* [DATA FOR PROCESSING]
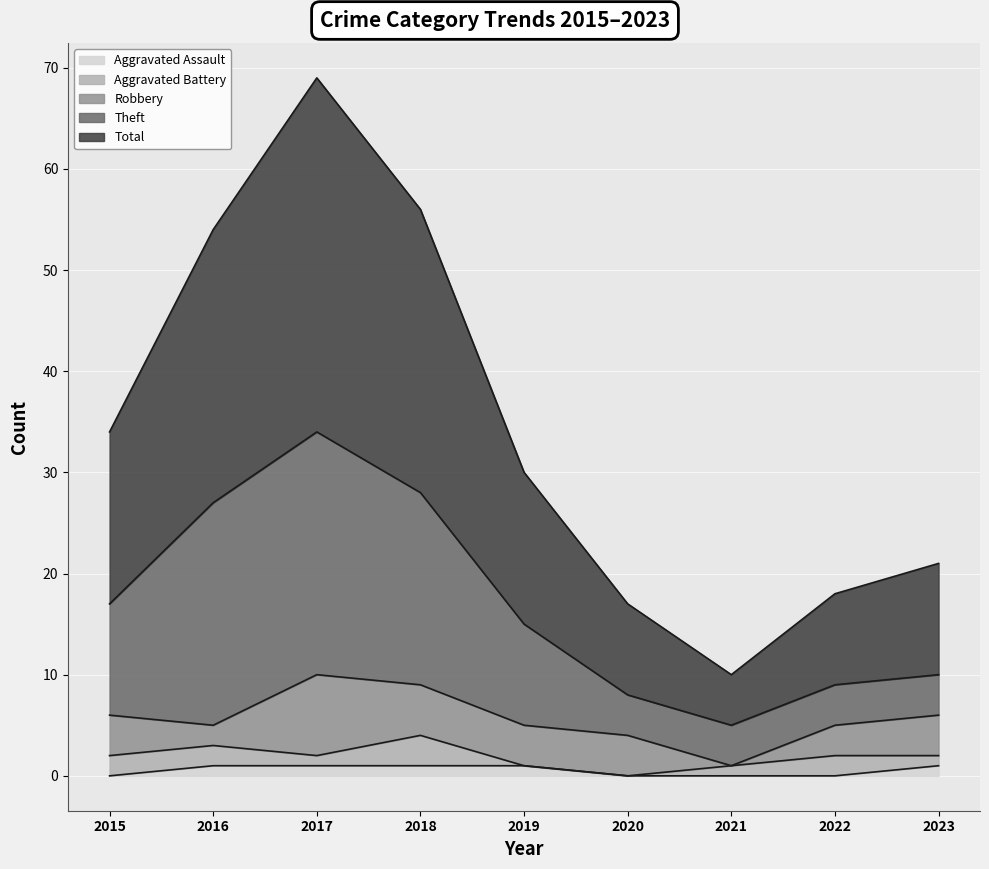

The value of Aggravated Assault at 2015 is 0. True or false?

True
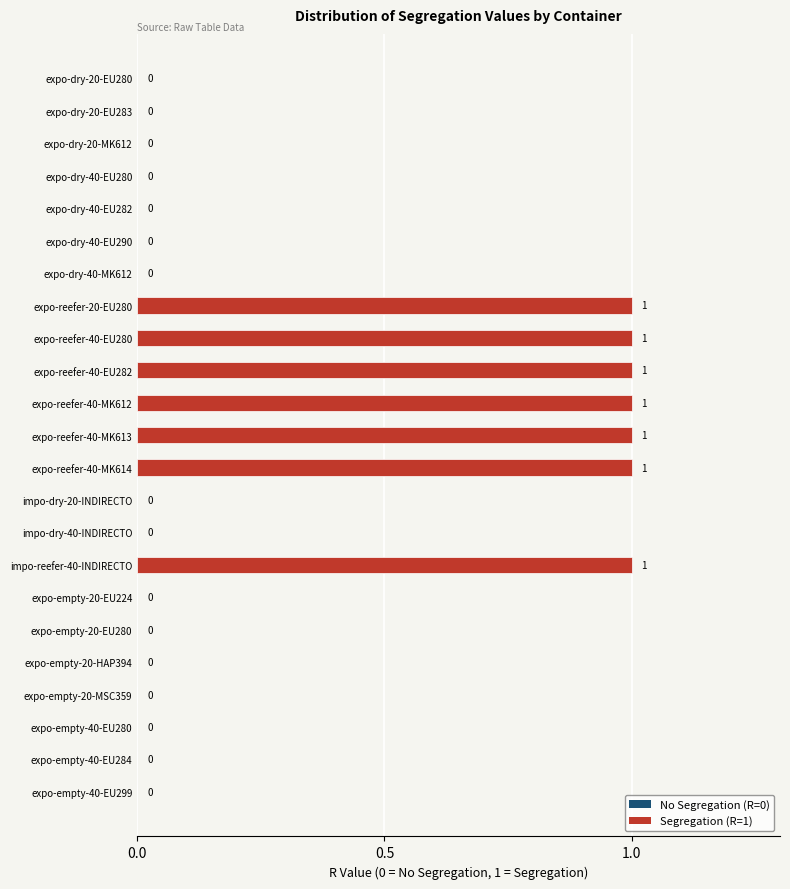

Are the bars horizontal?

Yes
--
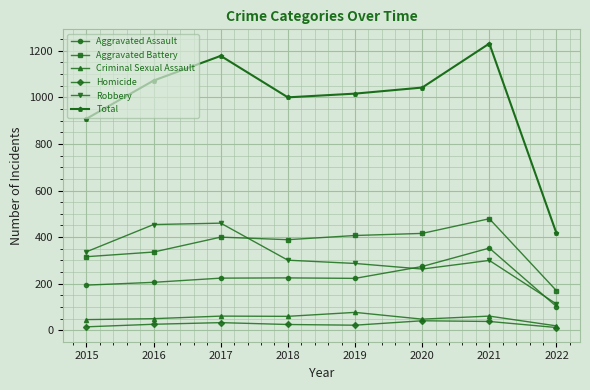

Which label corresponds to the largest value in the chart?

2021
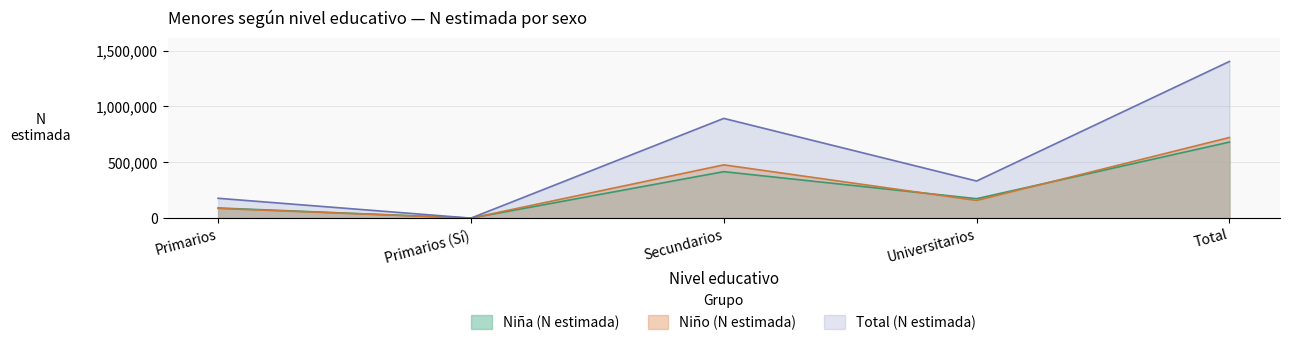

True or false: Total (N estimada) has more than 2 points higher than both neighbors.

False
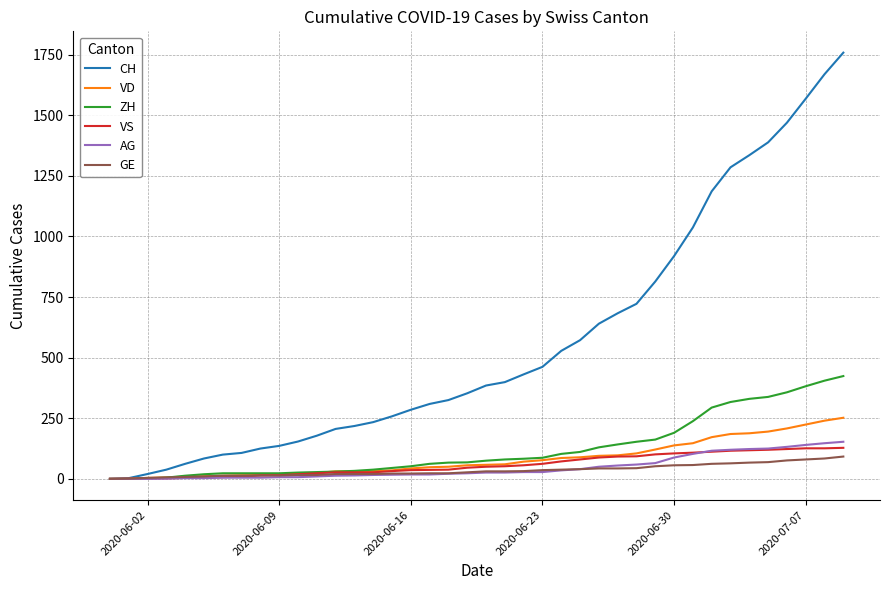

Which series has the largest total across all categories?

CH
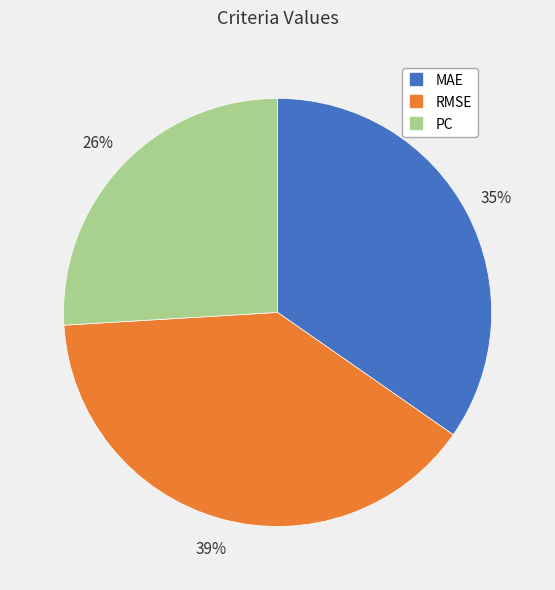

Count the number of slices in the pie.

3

* [ACTION ITEM] Lay out everything from the line containing "The value of" down to the line containing "Are the bars horizontal?" as a JSON list of strings, one string per line, with blank lines and pictures left out.

* [ANSWER TO THIS EXERCISE]
[
  "The value of Aggravated Assault at 2015 is 0. True or false?",
  "True",
  "Are the bars horizontal?"
]